● Your instructions: Copy every one of the records below word for word, without changing anything.

Top of Records provided

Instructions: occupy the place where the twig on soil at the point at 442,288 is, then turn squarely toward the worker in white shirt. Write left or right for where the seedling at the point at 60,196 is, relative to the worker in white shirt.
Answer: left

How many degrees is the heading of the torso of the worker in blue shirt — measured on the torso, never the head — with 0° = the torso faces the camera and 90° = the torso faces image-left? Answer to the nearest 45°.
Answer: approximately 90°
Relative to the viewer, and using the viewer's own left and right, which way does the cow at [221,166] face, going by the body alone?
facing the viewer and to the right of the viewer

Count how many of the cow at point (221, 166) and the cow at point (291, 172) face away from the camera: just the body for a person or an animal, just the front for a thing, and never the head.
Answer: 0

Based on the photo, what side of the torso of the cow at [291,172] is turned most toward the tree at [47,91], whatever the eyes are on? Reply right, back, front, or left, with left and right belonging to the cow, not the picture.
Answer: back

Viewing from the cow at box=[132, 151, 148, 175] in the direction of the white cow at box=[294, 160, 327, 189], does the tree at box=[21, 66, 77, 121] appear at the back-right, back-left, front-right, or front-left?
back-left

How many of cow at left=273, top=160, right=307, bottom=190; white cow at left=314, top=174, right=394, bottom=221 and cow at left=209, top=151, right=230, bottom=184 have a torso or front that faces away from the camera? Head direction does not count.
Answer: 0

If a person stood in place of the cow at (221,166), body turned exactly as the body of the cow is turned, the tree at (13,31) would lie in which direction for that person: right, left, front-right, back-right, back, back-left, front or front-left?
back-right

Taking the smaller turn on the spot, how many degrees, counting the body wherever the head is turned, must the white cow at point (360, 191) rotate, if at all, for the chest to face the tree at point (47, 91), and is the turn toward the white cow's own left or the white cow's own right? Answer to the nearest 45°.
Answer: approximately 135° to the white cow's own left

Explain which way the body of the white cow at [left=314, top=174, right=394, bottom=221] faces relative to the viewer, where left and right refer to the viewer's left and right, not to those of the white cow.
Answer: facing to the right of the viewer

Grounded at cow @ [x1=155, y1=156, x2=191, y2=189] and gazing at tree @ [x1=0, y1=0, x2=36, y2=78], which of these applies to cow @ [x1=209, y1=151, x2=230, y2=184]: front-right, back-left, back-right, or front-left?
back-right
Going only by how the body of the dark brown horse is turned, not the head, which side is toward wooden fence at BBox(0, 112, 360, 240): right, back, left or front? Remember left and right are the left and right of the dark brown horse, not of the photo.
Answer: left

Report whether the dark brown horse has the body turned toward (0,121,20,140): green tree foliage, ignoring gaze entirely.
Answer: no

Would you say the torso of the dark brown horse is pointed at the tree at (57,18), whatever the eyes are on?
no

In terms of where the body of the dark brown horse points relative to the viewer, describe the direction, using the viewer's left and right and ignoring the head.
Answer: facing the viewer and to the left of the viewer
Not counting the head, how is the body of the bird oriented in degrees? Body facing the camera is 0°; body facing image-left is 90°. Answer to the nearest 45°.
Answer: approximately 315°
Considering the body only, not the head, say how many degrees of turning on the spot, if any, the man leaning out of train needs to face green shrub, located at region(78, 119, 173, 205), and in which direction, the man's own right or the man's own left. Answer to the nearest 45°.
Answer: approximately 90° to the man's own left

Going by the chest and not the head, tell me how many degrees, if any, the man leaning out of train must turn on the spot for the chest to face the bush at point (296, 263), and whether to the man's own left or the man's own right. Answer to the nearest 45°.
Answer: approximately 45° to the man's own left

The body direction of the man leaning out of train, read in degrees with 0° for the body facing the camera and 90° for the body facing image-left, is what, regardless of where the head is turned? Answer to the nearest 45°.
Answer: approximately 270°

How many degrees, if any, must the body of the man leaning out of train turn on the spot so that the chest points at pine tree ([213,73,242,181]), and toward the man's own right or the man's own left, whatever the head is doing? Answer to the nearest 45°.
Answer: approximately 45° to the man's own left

Bottom of Records provided

● Solution below:
Instructions: occupy the place where the twig on soil at the point at 442,288 is, then turn squarely toward the worker in white shirt. Write left or right for where the seedling at the point at 60,196 is, relative to the worker in white shirt.
Answer: left

How many degrees is the heading of the torso of the worker in blue shirt — measured on the torso, never the head — with 0° = the torso faces the camera and 90° = the torso faces image-left? Answer to the nearest 45°.
Answer: approximately 90°
Relative to the viewer, and using the viewer's own left and right, which way does the cow at [221,166] face, going by the body alone?
facing the viewer and to the right of the viewer

Count how many of the cow at point (221, 166) and the cow at point (291, 172) face away from the camera: just the body for a person or an animal, just the front for a thing, and never the head.
Answer: 0

Based on the photo, what side of the torso of the cow at [291,172] is turned most toward the tree at [47,91], whatever the eyes are on? Reply right, back, front, or left, with left and right belonging to the cow, not the picture.
Answer: back

Viewing from the cow at box=[132, 151, 148, 175] in the direction of the white cow at box=[294, 160, 327, 189], does the tree at box=[21, 66, 77, 121] appear at the back-right, back-left, front-right, or front-left?
back-left

How many of cow at left=273, top=160, right=307, bottom=190; white cow at left=314, top=174, right=394, bottom=221 and cow at left=209, top=151, right=230, bottom=184 have a torso or front that faces away from the camera? Head direction does not count.
Answer: 0

If a person stood in place of the cow at (221,166), body turned exactly as the body of the cow is turned, the tree at (13,31) would lie in which direction for that person: right, left, front-right, back-right, back, back-left, front or front-left?
back-right

Taking the smaller turn on the spot, how many degrees, counting the body wherever the head is turned, must the white cow at point (360, 191) rotate, if at all, for the chest to face the tree at point (47, 91), and is the turn toward the white cow's own left or the white cow's own right? Answer to the nearest 45°.
Answer: approximately 135° to the white cow's own left

Explain which way the body of the white cow at [left=314, top=174, right=394, bottom=221] faces relative to the viewer, where left and right refer to the viewer's left and right, not to those of the white cow.
Answer: facing to the right of the viewer

Grounded at cow @ [x1=155, y1=156, x2=191, y2=189] and gazing at tree @ [x1=0, y1=0, x2=36, y2=78], which of these applies to cow @ [x1=209, y1=151, x2=230, y2=184]: front-right, back-left, back-right, or front-left?
back-right
Going only by how the body of the dark brown horse is turned, not the head, which side is toward wooden fence at BBox(0, 112, 360, 240): right, back, left or front? Remember left and right are the left and right of the dark brown horse, not of the photo.
Answer: left

Report whether the dark brown horse has the body turned toward (0,121,20,140): green tree foliage, ignoring gaze entirely.
Answer: no

Would you say the torso of the dark brown horse is pointed at the tree at (57,18), whatever the eyes are on?
no

In terms of where the body of the dark brown horse points relative to the viewer, describe the direction, using the viewer's left and right and ignoring the head.
Answer: facing the viewer and to the left of the viewer
Not counting the head, how is the body of the bird oriented in degrees? Body facing the camera is 0°; body facing image-left is 90°. Answer to the nearest 45°.
Answer: approximately 315°
Considering the body only, not the head, say how many degrees of turning on the spot, if any, the man leaning out of train needs to face green shrub, located at region(78, 119, 173, 205), and in which direction, the man's own right or the man's own left. Answer to the nearest 45°.
Answer: approximately 90° to the man's own left

Going by the chest and not the head, tell me how many degrees, if any, the man leaning out of train must turn on the spot for the chest to face the bush at point (296, 263), and whether to the man's own left or the man's own right. Answer to the nearest 45°.
Answer: approximately 45° to the man's own left

The body direction of the man leaning out of train, read in degrees with 0° for the body facing the camera and 90° for the body facing image-left, is what, regardless of where the head is turned? Answer to the nearest 45°.
Answer: approximately 270°

How many degrees, if any, must the body of the man leaning out of train turn on the spot so that the chest points at pine tree ([213,73,242,181]), and toward the man's own right or the man's own left, whatever the head is doing? Answer to the nearest 45°.
Answer: approximately 45° to the man's own left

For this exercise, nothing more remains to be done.